Dlaczego wskazała inne miejsce ukrycia zwłok?
"'Była ubrana, w kaftaniku, i w tym wszystkim zrobiła fik do tyłu', opowiadała, zanosząc się płaczem. A że próg w mieszkaniu był bardzo wysoki, a kocyk śliski, to skończyło się tragedią 'Boże, żeby pan widział, jak ona wyglądała. Mój aniołek śliczny', płakała Katarzyna.
Wtedy też powiedziała coś, czego dziś już powtórzyć nie chce. Że miała straszne dzieciństwo i że to tylko tak wygląda, że te mamy tak pomagają, że są tak zaangażowane. 'Mamę mam taką, jaką mam. Teściową też' szlochała. I że dlatego nie zadzwoniła na policję ani na pogotowie, bo: 'Co one powiedzą, co ludzie powiedzą. Nie wiedziałam, co mam robić', mówiła do detektywa.

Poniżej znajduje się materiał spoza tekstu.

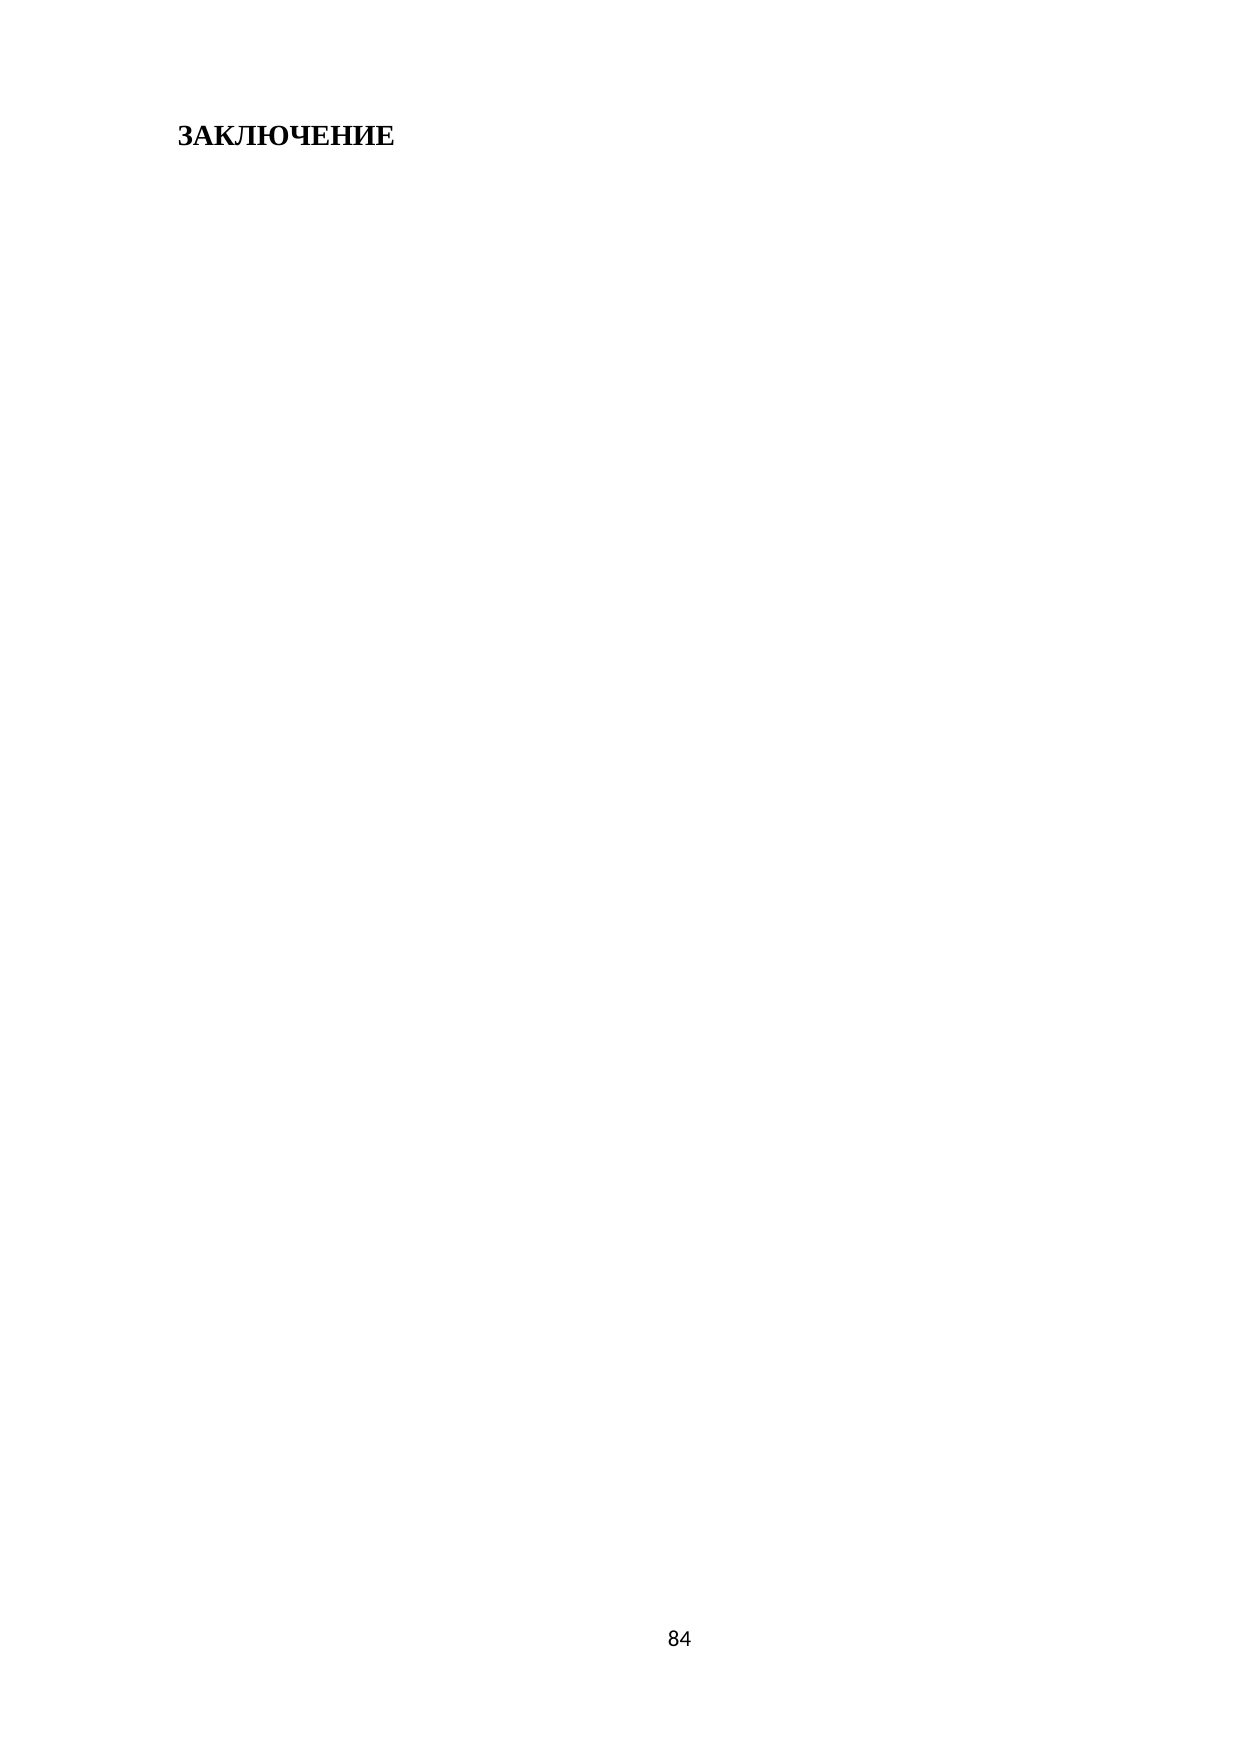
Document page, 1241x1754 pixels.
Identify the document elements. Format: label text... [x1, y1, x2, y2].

subtitle ЗАКЛЮЧЕНИЕ [177, 118, 1181, 152]
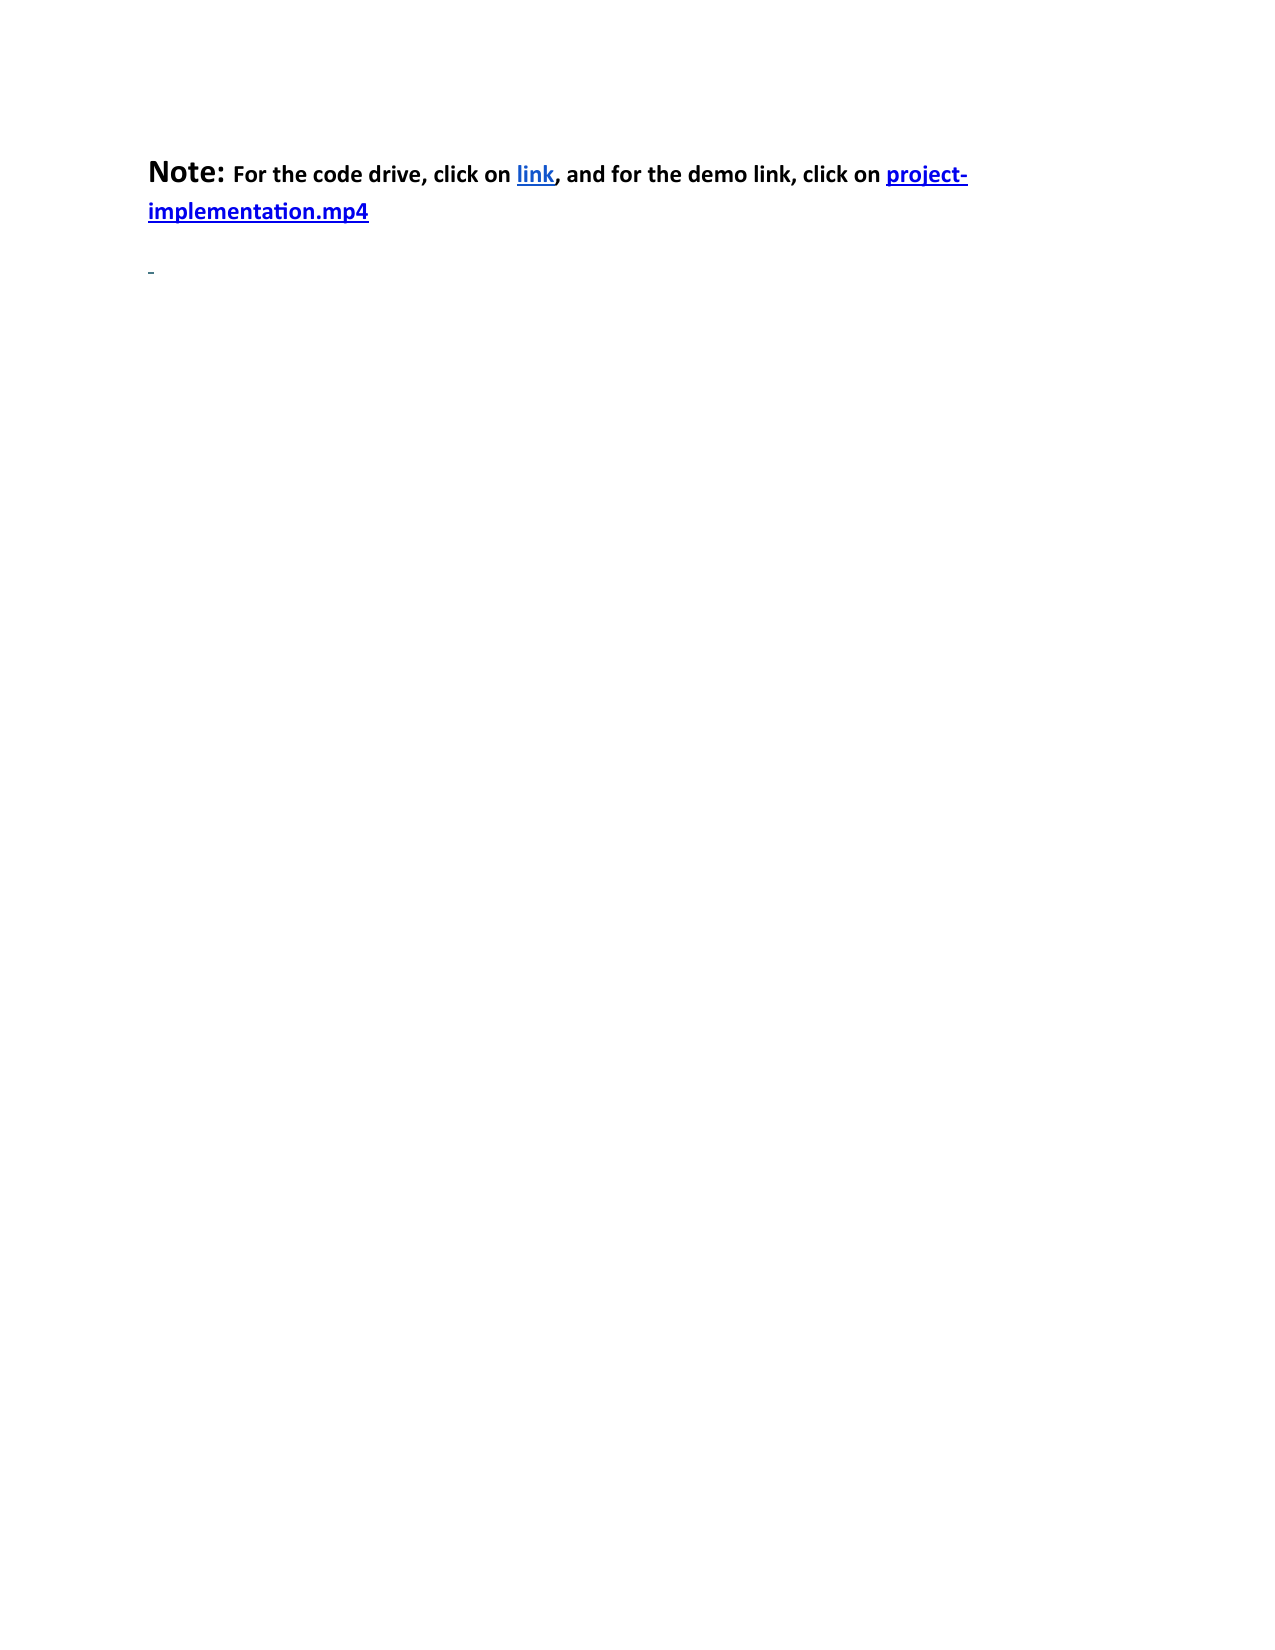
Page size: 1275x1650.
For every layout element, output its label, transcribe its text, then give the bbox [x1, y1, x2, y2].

text Note: For the code drive, click on link, and for the demo link, click on project-implementation.mp4 [148, 150, 1127, 226]
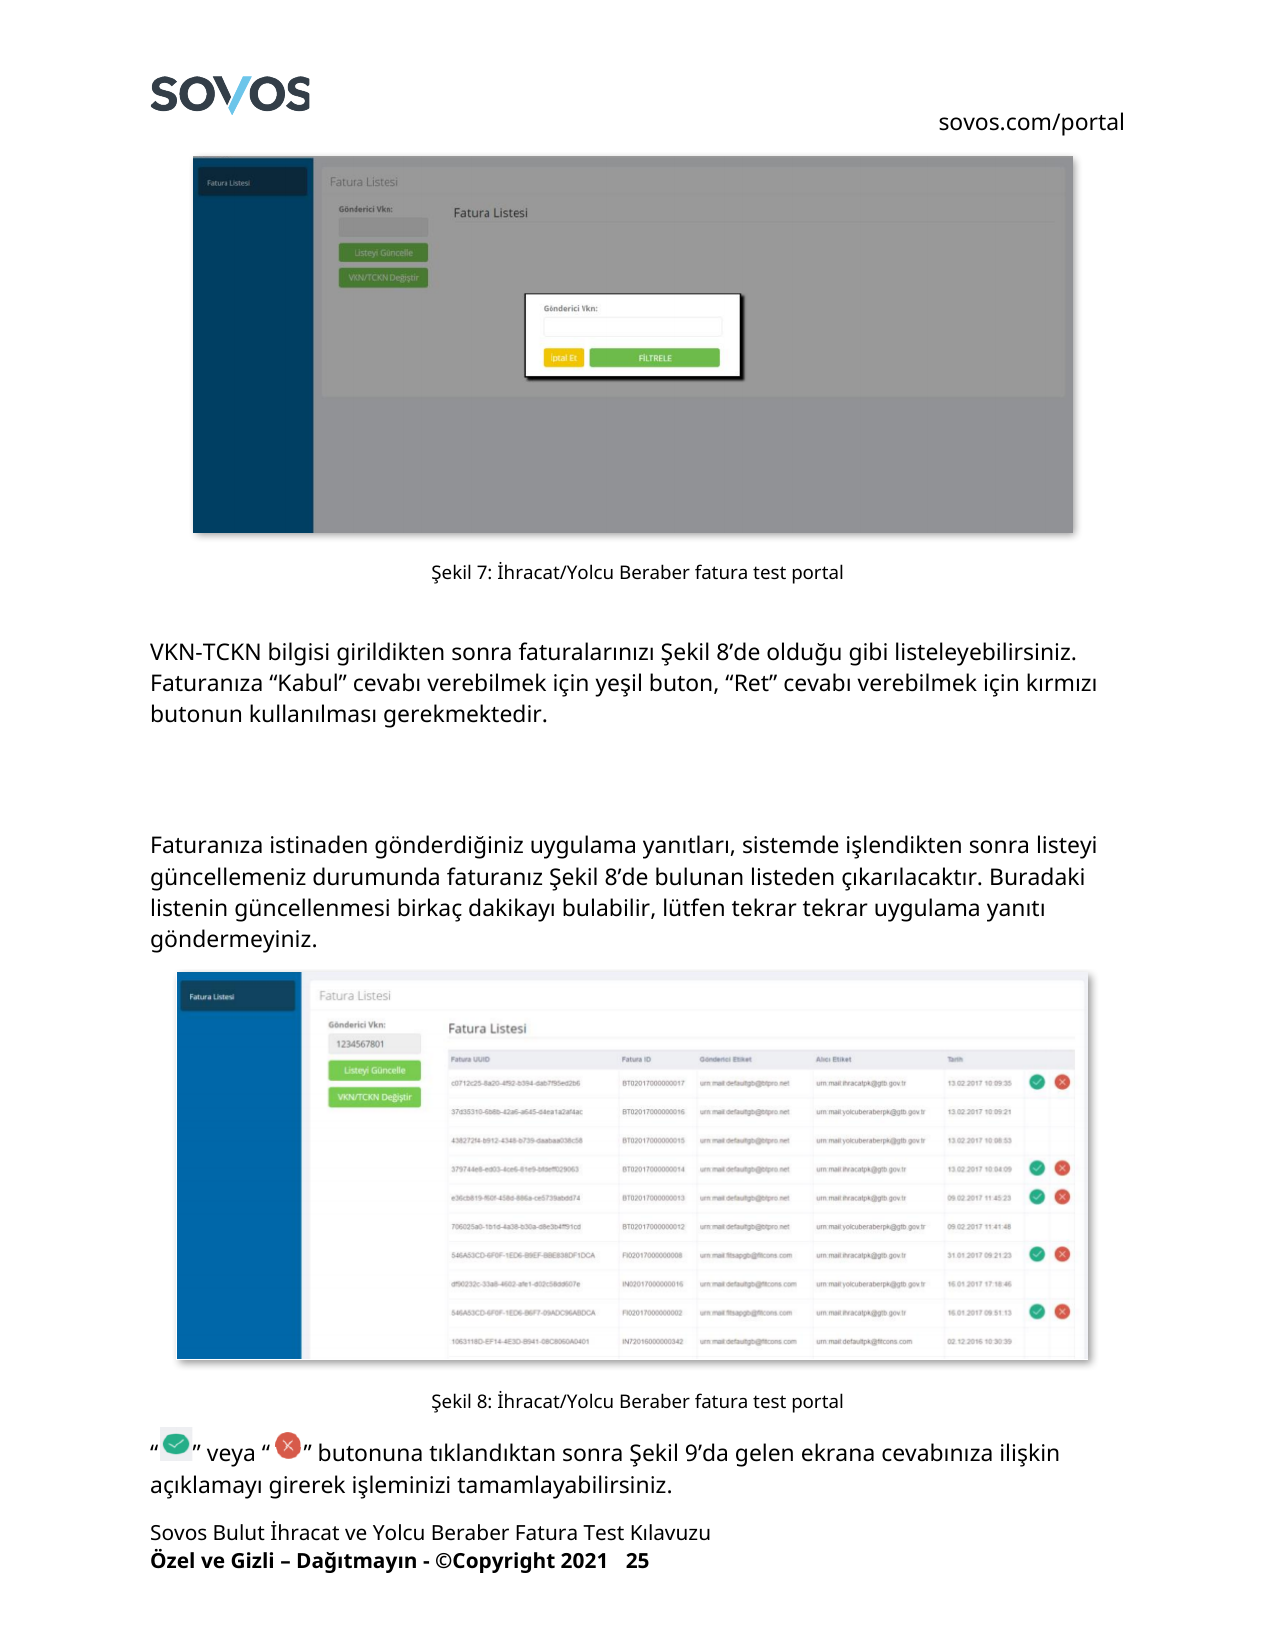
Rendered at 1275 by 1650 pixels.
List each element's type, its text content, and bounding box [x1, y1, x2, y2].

text “” veya “” butonuna tıklandıktan sonra Şekil 9’da gelen ekrana cevabınıza ilişkin açıklamayı girerek işleminizi tamamlayabilirsiniz. [150, 1427, 1125, 1500]
text Şekil 8: İhracat/Yolcu Beraber fatura test portal [150, 1389, 1125, 1414]
text VKN-TCKN bilgisi girildikten sonra faturalarınızı Şekil 8’de olduğu gibi listeleyebilirsiniz. Faturanıza “Kabul” cevabı verebilmek için yeşil buton, “Ret” cevabı verebilmek için kırmızı butonun kullanılması gerekmektedir. [150, 636, 1125, 729]
text Faturanıza istinaden gönderdiğiniz uygulama yanıtları, sistemde işlendikten sonra listeyi güncellemeniz durumunda faturanız Şekil 8’de bulunan listeden çıkarılacaktır. Buradaki listenin güncellenmesi birkaç dakikayı bulabilir, lütfen tekrar tekrar uygulama yanıtı göndermeyiniz. [150, 829, 1125, 954]
text Şekil 7: İhracat/Yolcu Beraber fatura test portal [150, 559, 1125, 585]
picture [176, 972, 1088, 1360]
picture [193, 156, 1073, 533]
picture [150, 76, 310, 114]
picture [158, 1426, 193, 1462]
picture [270, 1427, 304, 1462]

A potem dodała: 'Nie chciałam takiego życia... Zawsze byłam nikim i dla rodziny, i dla siebie samej'" - możemy przeczytać w "Wybaczcie mi".
Rutkowskiemu wskazała niewłaściwe miejsce ukrycia ciała. Potem pytana przez policję, czy zapomniała, gdzie schowała dziecko, czy tylko chciała zmylić Rutkowskiego, odpowiedziała spokojnie: "Nie zapomniałam. Po prostu go okłamałam".